EXERCISE PASSAGE.
Earlier today, the Chromium team announced that it will make HTTPS (Hypertext Transfer Protocol Secure) default very soon. This means Google will check for a secure network connection and upgrade to HTTPS automatically, though, there will be a fallback mode as well, just in case HTTPS is not available on a website. It is currently in the testing phase on Chrome version 115.

In its announcement post, the Chromium team explains:

Chrome will automatically upgrade all http:// navigations to https://, even when you click on a link that explicitly declares http://.

.. Chrome will detect when these upgrades fail (e.g. due to a site providing an invalid certificate or returning a HTTP 404), and will automatically fallback to http://. This change ensures that Chrome only ever uses insecure HTTP when HTTPS truly isn't available, and not because you clicked on an out-of-date insecure link. We're currently experimenting with this change in Chrome version 115

Another extension of this security measure is that Chrome will soon start warning against potentially malicious content, ie, when a user tries to download a risky file over an insecure connection. The Chromium team explains that it will not warn about typically secure files like images, audio/music files, or video files.

RECORDS SHOWN.
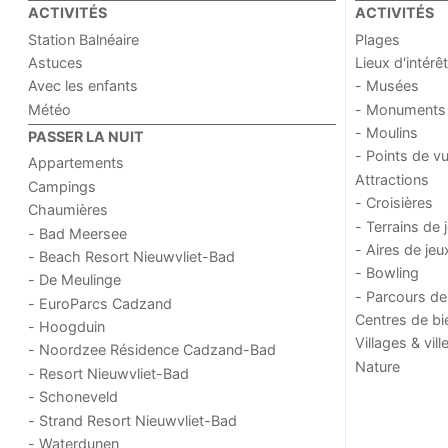
ACTIVITÉS
ACTIVITÉS
Station Balnéaire
Plages
Astuces
Lieux d'intérêt
Avec les enfants
- Musées
Météo
- Monuments
- Moulins
PASSER LA NUIT
- Points de v
Appartements
Attractions
Campings
- Croisières
Chaumières
- Terrains de 
- Bad Meersee
- Aires de jeu
- Beach Resort Nieuwvliet-Bad
- Bowling
- De Meulinge
- Parcours de
- EuroParcs Cadzand
Centres de bi
- Hoogduin
Villages & vill
- Noordzee Résidence Cadzand-Bad
Nature
- Resort Nieuwvliet-Bad
- Schoneveld
- Strand Resort Nieuwvliet-Bad
- Waterdunen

YOUR ASSIGNMENT. Continue the passage on Chrome making HTTPS the default, picking up after its final sentence.

ANSWER.
Chrome will start showing a warning before downloading any high-risk files over an insecure connection.


This warning aims to inform people of the risk they're taking. You will still be able to download the file if you're comfortable with the risk. Unless HTTPS-First Mode is enabled, Chrome will not show warnings when insecurely downloading files like images, audio, or video, as these file types are relatively safe.